- Exercise goal
Write out verbatim the lines of the entries below that begin with the line containing "Did you know?" and run through the line containing "one sounds worth the wait.", omitting the pictures from the answer.

(Collected data)
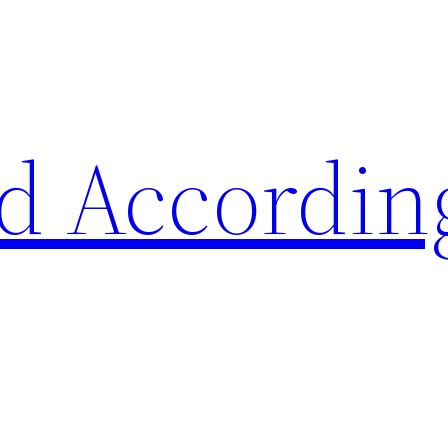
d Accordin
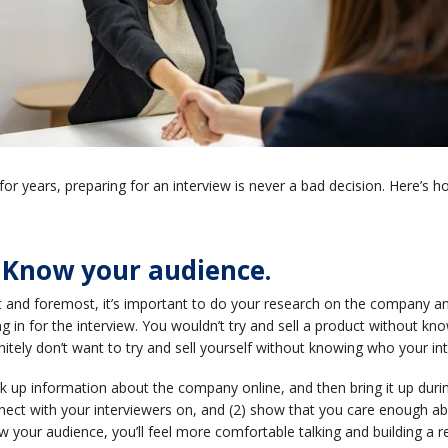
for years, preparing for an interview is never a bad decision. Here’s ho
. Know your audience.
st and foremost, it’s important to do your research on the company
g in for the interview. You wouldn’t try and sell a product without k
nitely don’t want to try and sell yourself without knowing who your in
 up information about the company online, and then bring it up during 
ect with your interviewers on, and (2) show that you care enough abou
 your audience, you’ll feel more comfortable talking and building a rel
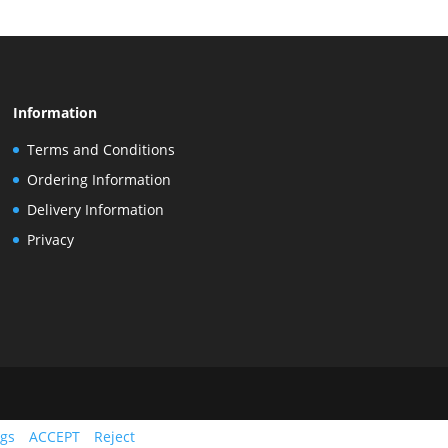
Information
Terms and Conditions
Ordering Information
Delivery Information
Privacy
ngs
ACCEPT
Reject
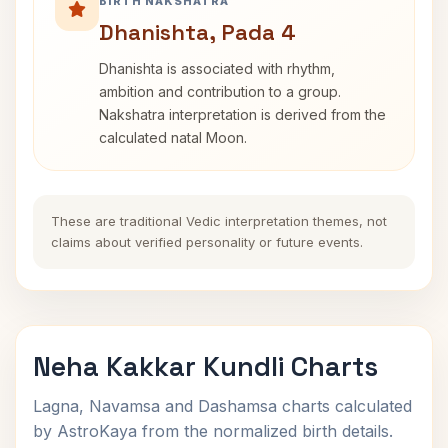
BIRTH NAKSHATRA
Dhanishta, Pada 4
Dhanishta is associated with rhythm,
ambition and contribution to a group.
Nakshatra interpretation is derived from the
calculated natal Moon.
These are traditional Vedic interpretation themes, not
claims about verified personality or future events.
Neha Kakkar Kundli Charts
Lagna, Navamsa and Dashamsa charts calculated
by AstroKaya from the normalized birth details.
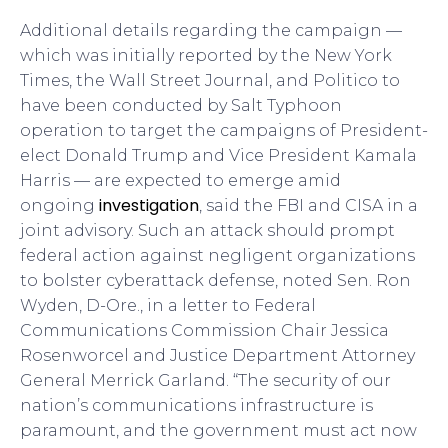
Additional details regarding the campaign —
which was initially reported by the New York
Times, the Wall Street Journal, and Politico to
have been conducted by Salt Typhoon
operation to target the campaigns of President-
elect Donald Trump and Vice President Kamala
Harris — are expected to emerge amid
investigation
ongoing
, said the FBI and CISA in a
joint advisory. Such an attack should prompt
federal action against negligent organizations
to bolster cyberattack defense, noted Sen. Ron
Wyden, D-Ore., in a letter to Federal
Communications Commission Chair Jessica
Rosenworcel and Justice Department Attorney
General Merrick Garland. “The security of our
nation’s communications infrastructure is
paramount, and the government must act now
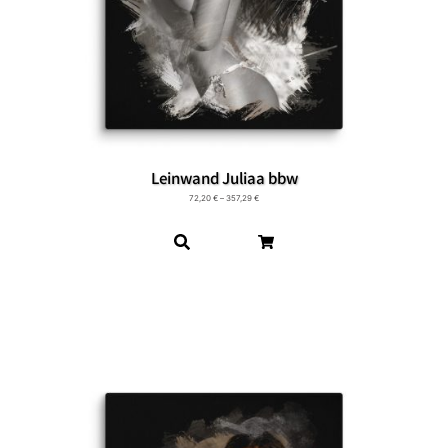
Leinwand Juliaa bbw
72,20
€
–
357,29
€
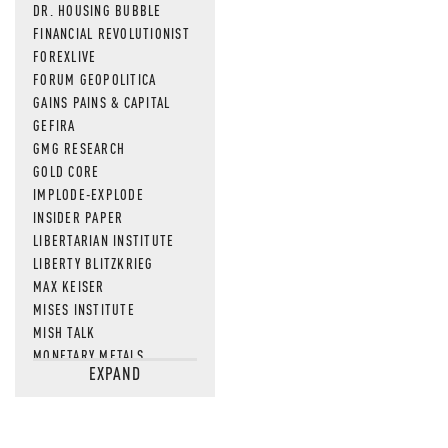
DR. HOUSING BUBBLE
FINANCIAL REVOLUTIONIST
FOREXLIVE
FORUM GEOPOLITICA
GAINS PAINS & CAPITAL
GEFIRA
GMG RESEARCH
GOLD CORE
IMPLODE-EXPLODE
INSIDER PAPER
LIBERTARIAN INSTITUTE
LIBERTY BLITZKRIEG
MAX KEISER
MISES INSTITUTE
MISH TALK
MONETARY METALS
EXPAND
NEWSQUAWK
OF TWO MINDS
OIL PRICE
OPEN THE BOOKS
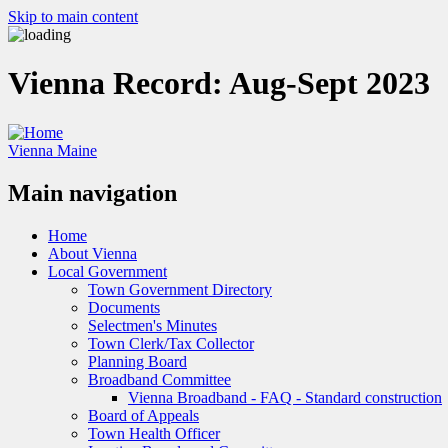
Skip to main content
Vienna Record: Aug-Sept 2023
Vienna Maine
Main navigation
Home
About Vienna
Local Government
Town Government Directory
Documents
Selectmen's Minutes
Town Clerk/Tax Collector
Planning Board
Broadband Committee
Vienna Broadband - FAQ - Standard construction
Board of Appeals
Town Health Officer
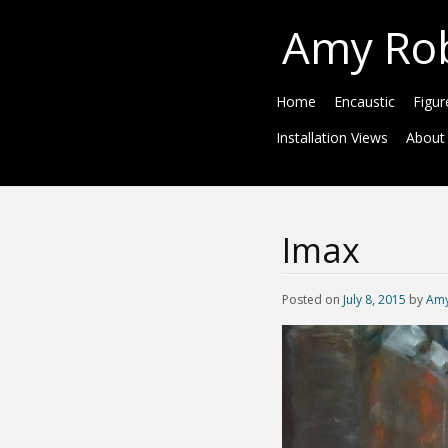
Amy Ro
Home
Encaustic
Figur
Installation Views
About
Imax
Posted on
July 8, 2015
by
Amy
---
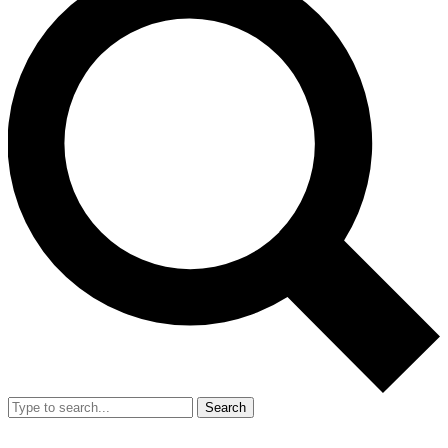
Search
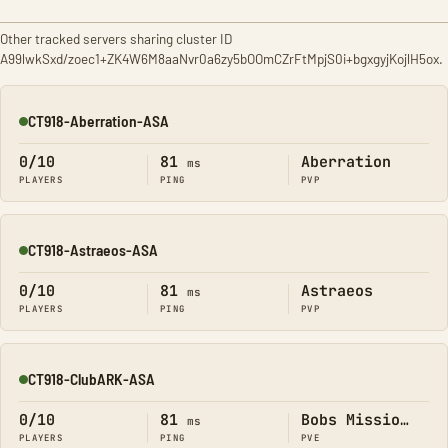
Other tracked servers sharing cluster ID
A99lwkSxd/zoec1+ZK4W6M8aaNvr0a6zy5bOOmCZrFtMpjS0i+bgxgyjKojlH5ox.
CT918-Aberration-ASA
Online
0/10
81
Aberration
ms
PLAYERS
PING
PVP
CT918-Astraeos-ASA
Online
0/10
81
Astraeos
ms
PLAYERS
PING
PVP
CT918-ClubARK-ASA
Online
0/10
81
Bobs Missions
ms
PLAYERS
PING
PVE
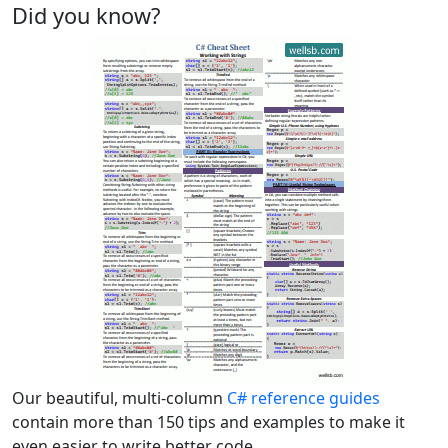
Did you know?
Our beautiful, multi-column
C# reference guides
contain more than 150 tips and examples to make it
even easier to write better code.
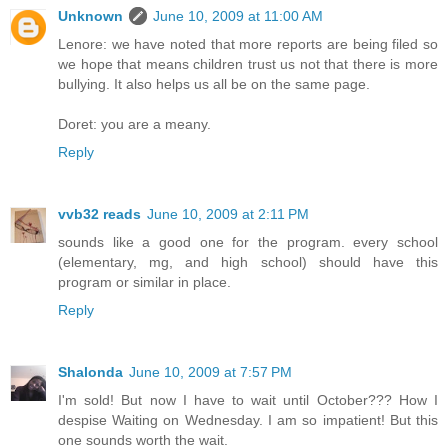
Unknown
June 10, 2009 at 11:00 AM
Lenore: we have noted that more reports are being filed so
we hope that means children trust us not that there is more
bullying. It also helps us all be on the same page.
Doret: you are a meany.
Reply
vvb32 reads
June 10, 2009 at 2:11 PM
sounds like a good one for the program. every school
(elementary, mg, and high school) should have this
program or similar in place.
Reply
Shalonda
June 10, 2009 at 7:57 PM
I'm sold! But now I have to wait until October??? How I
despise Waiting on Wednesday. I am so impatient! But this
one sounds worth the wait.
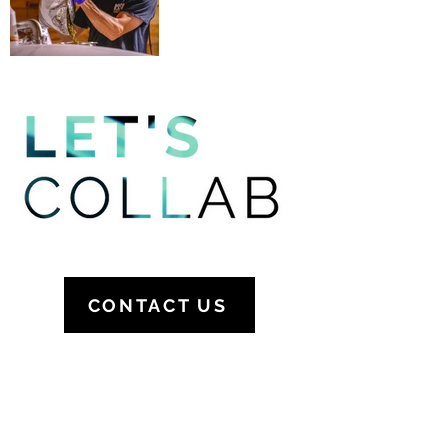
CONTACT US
...
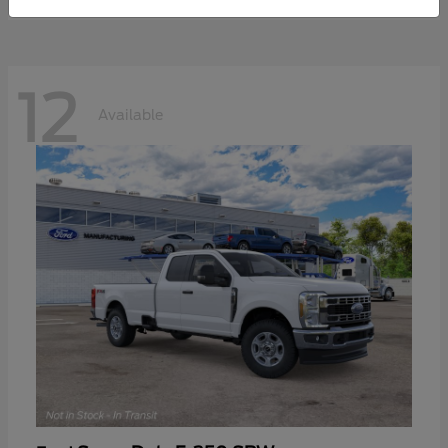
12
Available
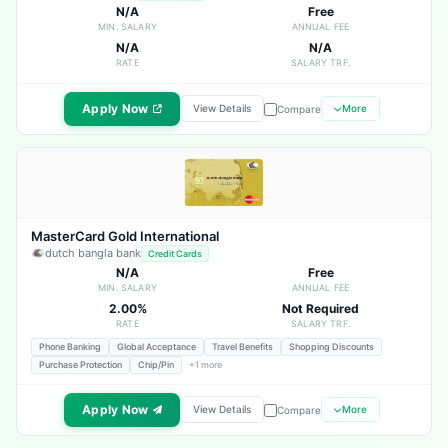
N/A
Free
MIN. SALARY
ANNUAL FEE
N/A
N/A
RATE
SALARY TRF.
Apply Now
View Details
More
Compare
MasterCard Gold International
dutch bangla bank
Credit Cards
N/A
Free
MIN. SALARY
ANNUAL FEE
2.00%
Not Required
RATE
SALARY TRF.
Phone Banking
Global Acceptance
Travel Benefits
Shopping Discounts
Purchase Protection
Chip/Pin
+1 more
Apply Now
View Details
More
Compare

- Response to this exercise
Did you know?
Our beautiful, multi-column
C# reference guides
contain more than 150 tips and examples to make it
even easier to write better code.
Unknown
June 10, 2009 at 11:00 AM
Lenore: we have noted that more reports are being filed so
we hope that means children trust us not that there is more
bullying. It also helps us all be on the same page.
Doret: you are a meany.
Reply
vvb32 reads
June 10, 2009 at 2:11 PM
sounds like a good one for the program. every school
(elementary, mg, and high school) should have this
program or similar in place.
Reply
Shalonda
June 10, 2009 at 7:57 PM
I'm sold! But now I have to wait until October??? How I
despise Waiting on Wednesday. I am so impatient! But this
one sounds worth the wait.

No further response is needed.